Parts of the exercise ▸
1: According to the playlist page, why should a reader click on the song titles? Answer in one sentence.
2: Quote the playlist page from "Smith ~ Baby" to "Hartman ~ Instant Replay (1978)".

Page text ▸
..........

In the words of Moby Grape… listen, my friends! Yes, it’s the (hopefully) monthly playlist presented by George’s Journal just for you good people.

There may be one or two classics to be found here dotted in among different tunes you’re unfamiliar with or have never heard before – or, of course, you may’ve heard them all before. All the same, why not sit back, listen away and enjoy…


CLICK on the song titles to hear them


Doris Day ~ Que Sera Sera (1956)1

Herb Alpert And The Tijuana Brass ~ Zorba The Greek (1965)

Traffic ~ 40,000 Headmen (1968)

Hugo Monenegro ~ MacArthur Park (1969)2

Smith ~ Baby It’s You (1969)

Lalo Schifrin ~ Scorpio’s Theme from Dirty Harry (1971)

Anthony Newley ~ Pure Imagination (1971)3

Yvonne Elliman ~ Love Me (1976)

Jeff Wayne featuring Richard Burton ~ The Red Weed (Part 1) from Jeff Wayne’s Musical Version Of The War Of The Worlds (1978)

Dan Hartman ~ Instant Replay (1978)

The Flying Pickets ~ Only You (1983)4 

The Dream Academy ~ Power To Believe (Instrumental) from Planes, Trains And Automobiles (1987)

Danny John-Jules ~ Theme from Maid Marian And Her Merry Men (1989)

..........

Excerpted records ▸
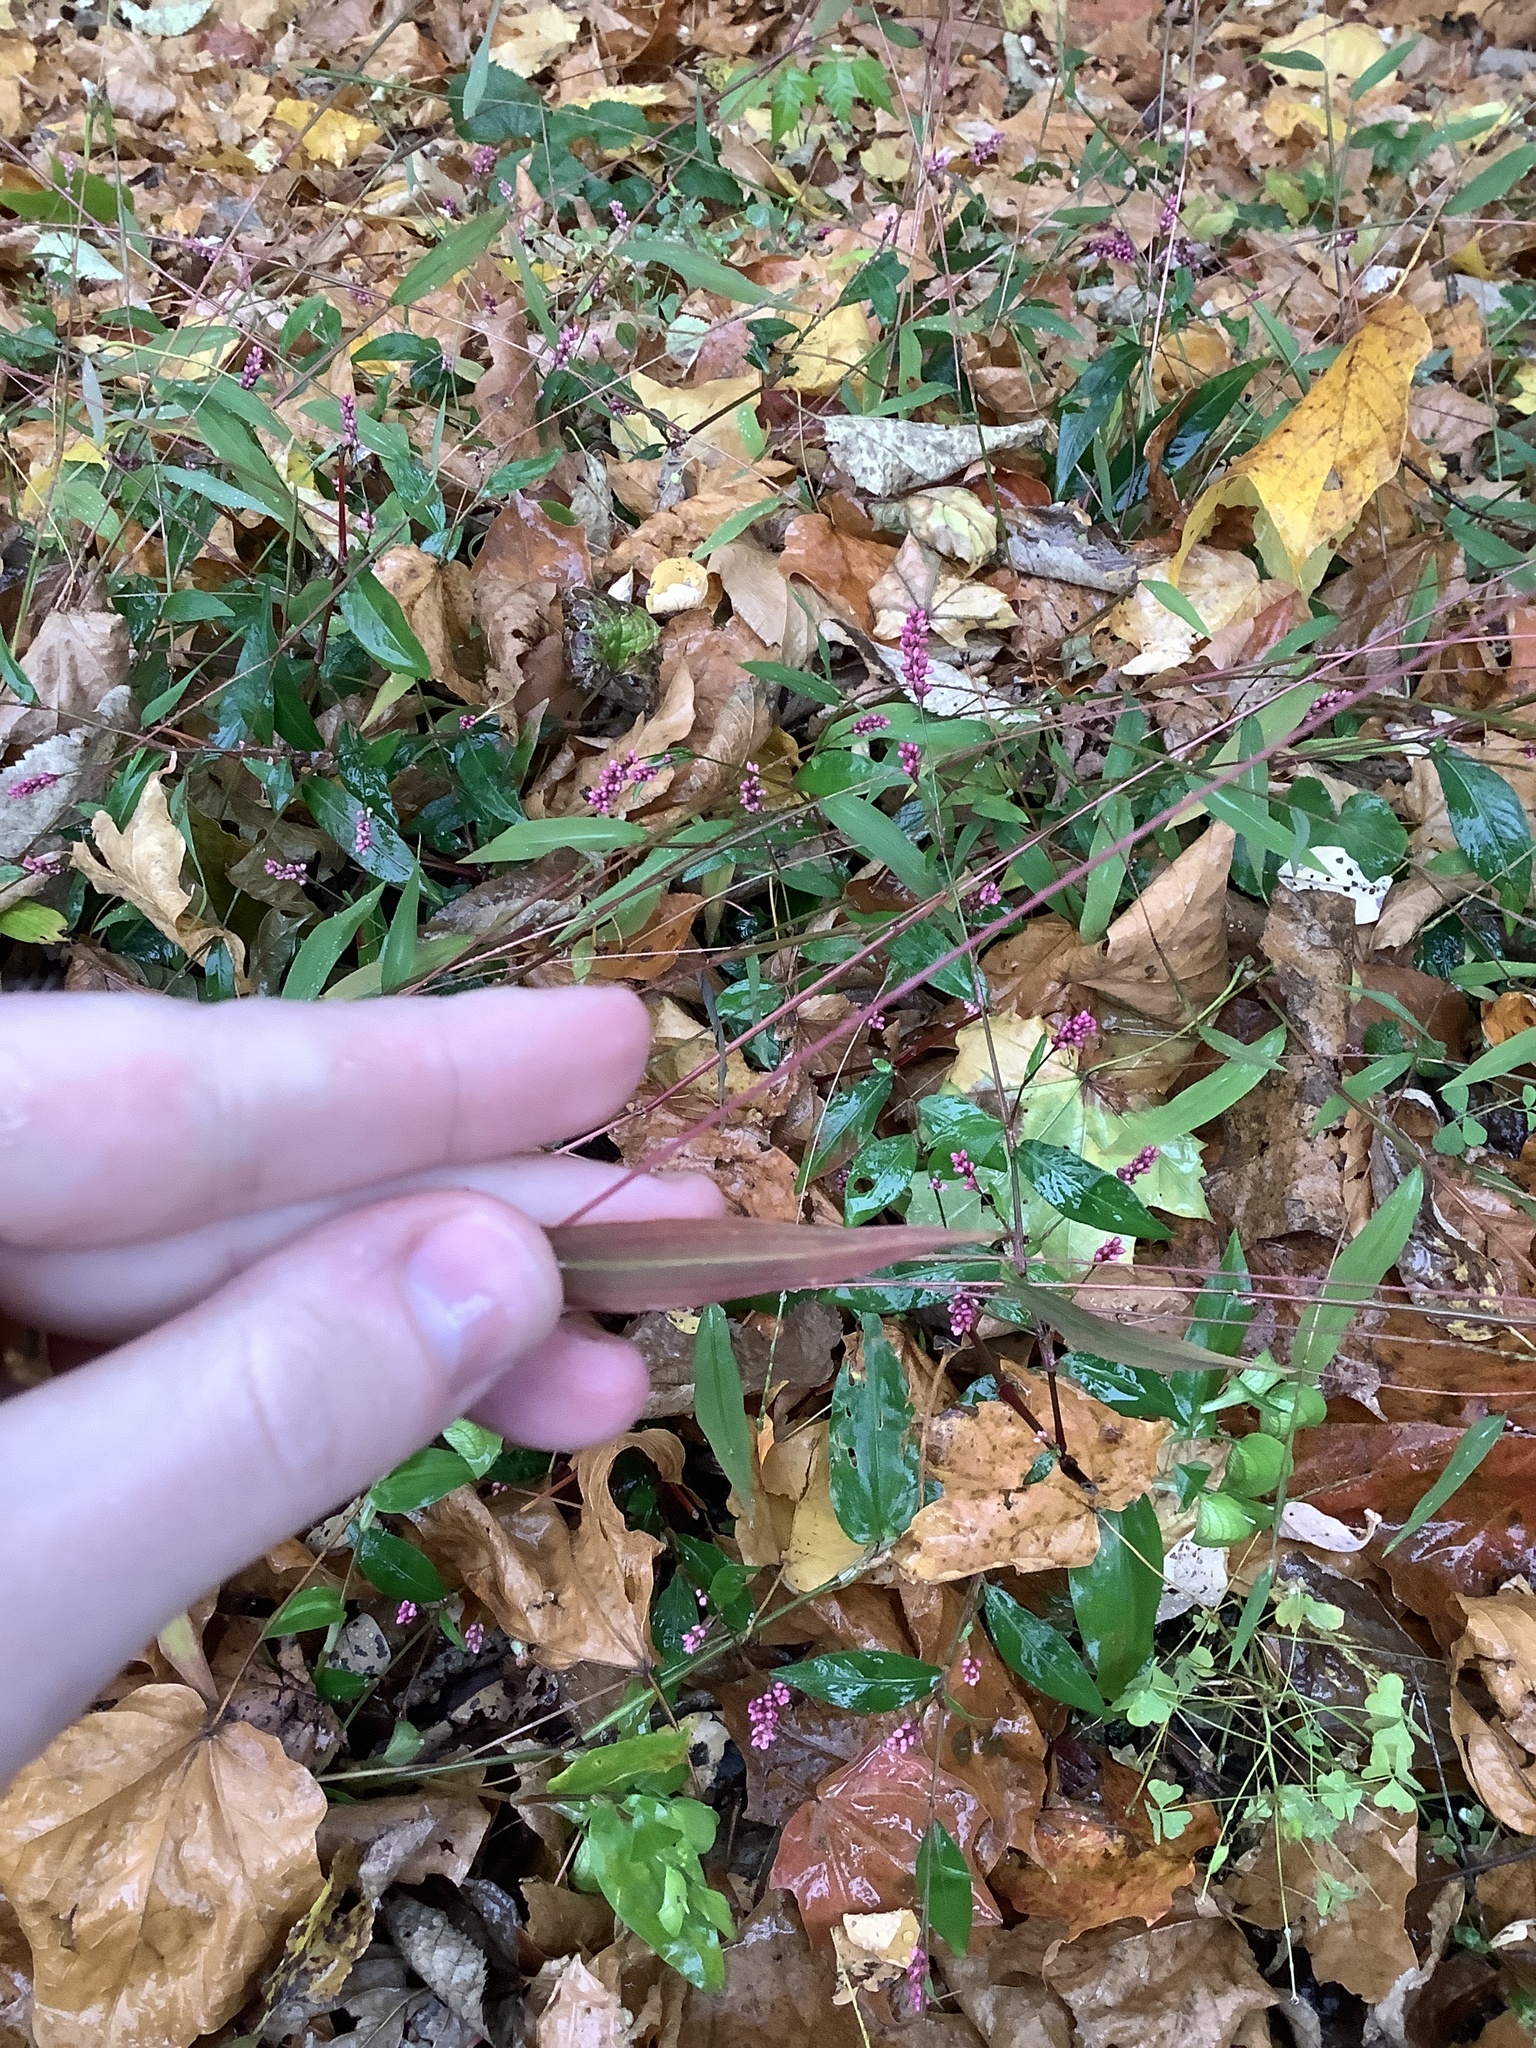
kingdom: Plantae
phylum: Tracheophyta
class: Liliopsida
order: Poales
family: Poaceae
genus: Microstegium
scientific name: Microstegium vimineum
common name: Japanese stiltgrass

..........

Results ▸
1: Clicking on the song titles lets the reader hear the songs.

2:
Smith ~ Baby It’s You (1969)

Lalo Schifrin ~ Scorpio’s Theme from Dirty Harry (1971)

Anthony Newley ~ Pure Imagination (1971)3

Yvonne Elliman ~ Love Me (1976)

Jeff Wayne featuring Richard Burton ~ The Red Weed (Part 1) from Jeff Wayne’s Musical Version Of The War Of The Worlds (1978)

Dan Hartman ~ Instant Replay (1978)